#### Problem requirements:
The answer must be every line of the records below that contains the word "linecap".

#### The data:

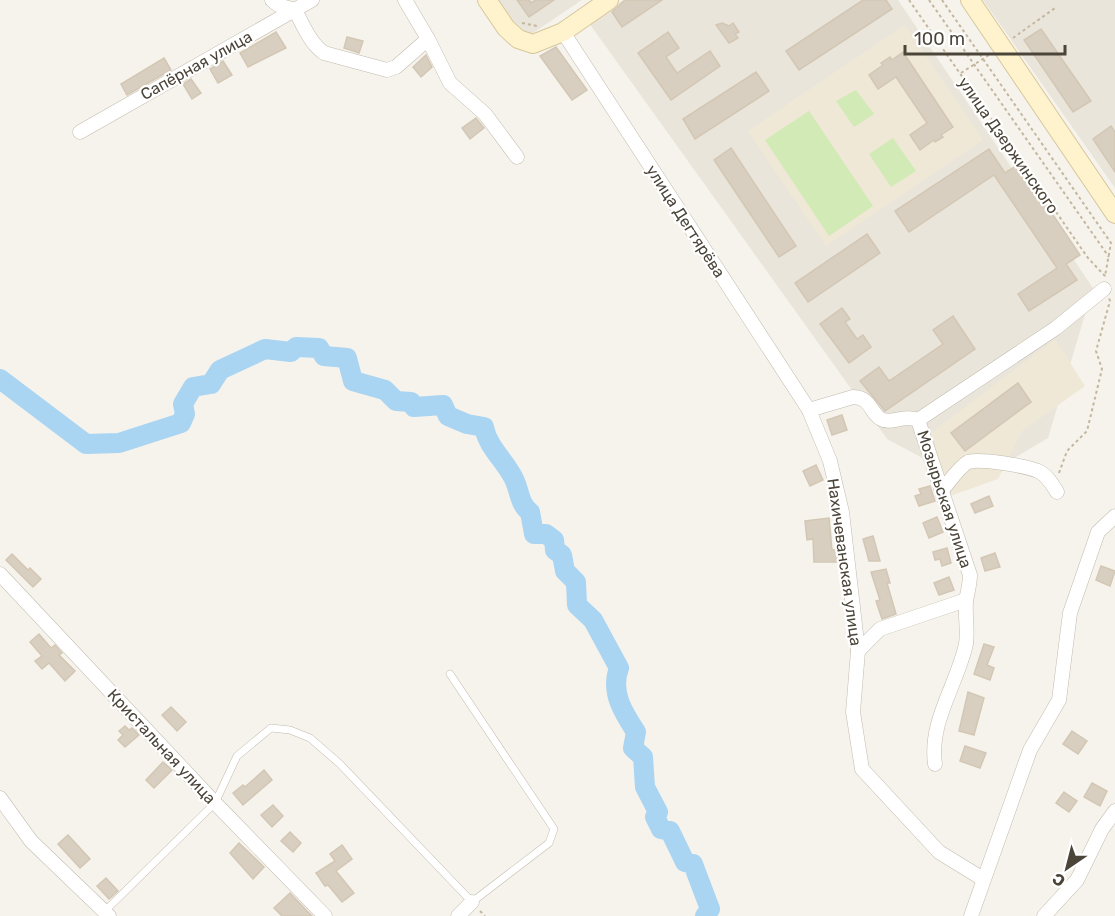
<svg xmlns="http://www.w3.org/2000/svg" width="1115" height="916" font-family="Rubik,sans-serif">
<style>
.residential{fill:#eae5da}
.education{fill:#efe8d6}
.green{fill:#d2eab5}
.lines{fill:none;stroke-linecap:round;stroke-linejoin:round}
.river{stroke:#a9d4f2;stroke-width:20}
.building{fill:#d8cfc1;stroke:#d3c7b4;stroke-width:1.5}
.lane-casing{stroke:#c2bbae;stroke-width:8}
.street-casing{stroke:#c2bbae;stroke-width:15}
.secondary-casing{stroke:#d6c79b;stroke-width:20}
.path{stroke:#c4b79f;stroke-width:2;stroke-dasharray:3 3;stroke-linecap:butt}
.lane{stroke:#fff;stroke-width:7}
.street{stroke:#fff;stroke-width:14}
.secondary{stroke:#fff3cd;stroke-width:18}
.labels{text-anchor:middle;stroke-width:4.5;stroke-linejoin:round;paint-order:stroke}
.street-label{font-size:16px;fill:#4b4439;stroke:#fff}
</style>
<rect width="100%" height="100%" fill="#f6f3ec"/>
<g class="residential">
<polygon points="497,0 582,0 524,39"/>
<polygon points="623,0 898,0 1093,288 1048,438 971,484 887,439 589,23"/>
<polygon points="983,0 1115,0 1115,188"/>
</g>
<g class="education">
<polygon points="905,25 983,140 826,246 748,131"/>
<polygon points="1055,339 1085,386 1022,431 998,479 950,496 923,439"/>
</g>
<g class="green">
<polygon points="856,90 874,114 854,127 836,101"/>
<polygon points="809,111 873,206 829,236 765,140"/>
<polygon points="893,138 916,171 891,187 869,154"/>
</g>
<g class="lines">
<path class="river" d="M0,379l86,65 33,-1 62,-20 4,-9 -2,-10 10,-17 18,-3 9,-14 45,-21 26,3 5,-5 23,1 5,8 23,2 6,23 32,9 11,11 15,1 3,5 29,-2 5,11 19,8 17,3c4,21 21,33 30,52 6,12 5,25 16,33l4,22h12l8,6 1,10 7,5 3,16 11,11 1,23 16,15 26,48c-9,24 4,44 17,64l-3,16 10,9 2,30 13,25 -3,5 6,12 9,2 15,31 8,2 17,45 -5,7"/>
</g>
<g class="building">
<polygon points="517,0 529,0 531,3 536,0 554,0 529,17"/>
<polygon points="625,0 662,0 622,27 612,12"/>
<polygon points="863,0 886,0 892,9 799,70 786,51"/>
<polygon points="722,23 729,26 733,23 739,32 735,34 738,38 729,43 716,25"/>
<polygon points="1041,29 1091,101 1073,112 1024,40"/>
<polygon points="276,32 286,48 248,67 240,53"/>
<polygon points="668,32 679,48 666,57 677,73 710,51 720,66 671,100 638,53"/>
<polygon points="347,37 363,41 359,53 344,48"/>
<polygon points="556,47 587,90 572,100 540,56"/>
<polygon points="903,52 953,127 941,135 943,137 935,142 934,140 920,150 910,135 927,123 896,77 878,89 869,75 883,65 881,63 890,57 892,60"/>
<polygon points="426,55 432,67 421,77 413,67"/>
<polygon points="164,58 171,70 127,95 121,84"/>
<polygon points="223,61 232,75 218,83 210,69"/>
<polygon points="756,72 769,91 695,139 683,119"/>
<polygon points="191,79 201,93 192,99 183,84"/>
<polygon points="476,118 484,128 470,139 462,128"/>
<polygon points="1111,126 1115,132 1115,172 1093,139"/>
<polygon points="731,148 796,246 779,257 714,160"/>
<polygon points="989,149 1005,173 1019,164 1080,255 1066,264 1077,280 1029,311 1018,294 1057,268 994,175 909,232 895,211"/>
<polygon points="867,234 880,253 808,302 795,283"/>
<polygon points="842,308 850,319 845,322 857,339 863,335 871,347 849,363 820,324"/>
<polygon points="953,316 975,349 885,411 860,381 879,367 889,381 943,344 933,330"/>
<polygon points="1018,383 1031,402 965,451 951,433"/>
<polygon points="842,415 847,430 832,435 827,420"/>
<polygon points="816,465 823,480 810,486 803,471"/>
<polygon points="930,486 935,501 919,506 915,496 921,494 919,489"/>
<polygon points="989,496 993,506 975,513 971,504"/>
<polygon points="937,517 943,532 929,538 923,523"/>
<polygon points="829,518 832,550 837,550 837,562 814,562 813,539 807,540 805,521"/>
<polygon points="873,536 880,561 869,561 863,539"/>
<polygon points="947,548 951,563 942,566 940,559 935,560 933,552"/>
<polygon points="995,553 1000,567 985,571 981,558"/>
<polygon points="12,554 28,570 30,568 41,579 33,587 6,560"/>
<polygon points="1101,566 1115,571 1110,586 1096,580"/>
<polygon points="886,569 890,583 887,583 896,614 882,619 876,601 880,600 871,572"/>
<polygon points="949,577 954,590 939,595 934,583"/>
<polygon points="39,634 51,648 55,645 62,653 59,655 75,671 65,681 49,663 42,669 35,661 42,656 30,642"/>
<polygon points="984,644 994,647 987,665 994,668 990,680 974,674"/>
<polygon points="968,692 984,698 974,735 959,731"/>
<polygon points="171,707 186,722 177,731 162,715"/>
<polygon points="125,726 129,730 132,728 139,735 125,747 118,740 123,735 119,731"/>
<polygon points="1072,731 1087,741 1078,754 1063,744"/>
<polygon points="965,746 986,753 980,768 960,761"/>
<polygon points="163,762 172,770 154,788 146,780"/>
<polygon points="264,770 272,780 243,805 233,793 243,785 245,787"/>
<polygon points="1092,783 1107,791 1100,806 1084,797"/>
<polygon points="1064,792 1077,801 1069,812 1056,803"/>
<polygon points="273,805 283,816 272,827 261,815"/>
<polygon points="290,832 301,843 293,852 281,841"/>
<polygon points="68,835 90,859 80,868 58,844"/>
<polygon points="239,843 264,867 253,879 230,853"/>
<polygon points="342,845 352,859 336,871 354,893 342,902 328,885 325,886 316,873 335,861 330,854"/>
<polygon points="106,878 118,891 109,899 97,886"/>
<polygon points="290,893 307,911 312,916 282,916 274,908"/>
</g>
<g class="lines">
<g class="lane-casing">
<polyline id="lane" points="105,911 215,803 237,756 271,728 290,730 310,738 340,764 472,902 549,843 554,829 450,674"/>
</g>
<g class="street-casing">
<g id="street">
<path d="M272,0l6,5 17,5c8,15 15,33 29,43l63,17 9,-3 32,-28"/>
<polyline points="405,0 428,39 450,83 485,114 517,157"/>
<polyline points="563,32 809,410 830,461 842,512 858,651 853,712 862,769 939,852 983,879"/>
<polyline points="80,132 312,0"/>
<path d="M809,410l44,-13c19,1 16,15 28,22 10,6 22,-5 37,1"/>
<path d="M943,489c7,-8 16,-22 25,-27 12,-4 58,4 70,9 9,4 14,13 19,21"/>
<polyline points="0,574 215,803 325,916"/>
<polyline points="858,651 880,629 966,600"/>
<path d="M935,764c-6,-43 22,-79 31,-120 2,-13 -1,-28 0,-42 1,-9 4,-17 4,-27l-52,-155 138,-92 48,-39"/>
<polyline points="0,798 31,841 109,916"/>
<polyline points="458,916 472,902"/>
<polyline points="971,916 1030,750 1059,700 1070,613 1098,532 1115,516"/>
<polyline points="1044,916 1077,880 1102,829 1115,811"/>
</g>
</g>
<g class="secondary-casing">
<g id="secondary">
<polyline points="487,0 506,28 518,39 533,44 563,32 609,0"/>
<polyline points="970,0 1115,214"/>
</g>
</g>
<g class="path">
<polyline points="909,0 1088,258 1105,276 1105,279"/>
<polyline points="929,0 1109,257"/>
<polyline points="942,0 1111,243 1105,276"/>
<polyline points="522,23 537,26"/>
<polyline points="1013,38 1055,8"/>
<polyline points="961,73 989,55"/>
<polyline points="1059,473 1067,451 1087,431 1102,369 1096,351 1110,301 1109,298"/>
<polyline points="480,911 485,916"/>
</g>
<use href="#lane" class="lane"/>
<use href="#street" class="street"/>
<use href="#secondary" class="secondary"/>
</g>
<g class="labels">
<g class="street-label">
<text transform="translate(196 65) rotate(-29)" y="6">Сапёрная улица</text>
<text transform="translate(1009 145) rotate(55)" y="6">улица Дзержинского</text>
<text transform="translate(686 221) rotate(57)" y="6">улица Дегтярёва</text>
<text transform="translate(945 499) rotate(72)" y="6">Мозырьская улица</text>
<text transform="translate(845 562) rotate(82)" y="6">Нахичеванская улица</text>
<text transform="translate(162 746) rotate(47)" y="6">Кристальная улица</text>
</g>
</g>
<g transform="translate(1067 868) rotate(215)" stroke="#ffffff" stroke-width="4.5" paint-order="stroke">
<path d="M0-4.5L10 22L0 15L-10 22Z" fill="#4b4439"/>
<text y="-9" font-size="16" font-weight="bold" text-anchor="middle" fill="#4b4439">С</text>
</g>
<path d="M905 45v9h160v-9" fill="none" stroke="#4b4439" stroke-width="3"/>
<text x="914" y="45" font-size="18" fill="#4b4439" stroke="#ffffff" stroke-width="4.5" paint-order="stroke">100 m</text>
</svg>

#### Response:
.lines{fill:none;stroke-linecap:round;stroke-linejoin:round}
.path{stroke:#c4b79f;stroke-width:2;stroke-dasharray:3 3;stroke-linecap:butt}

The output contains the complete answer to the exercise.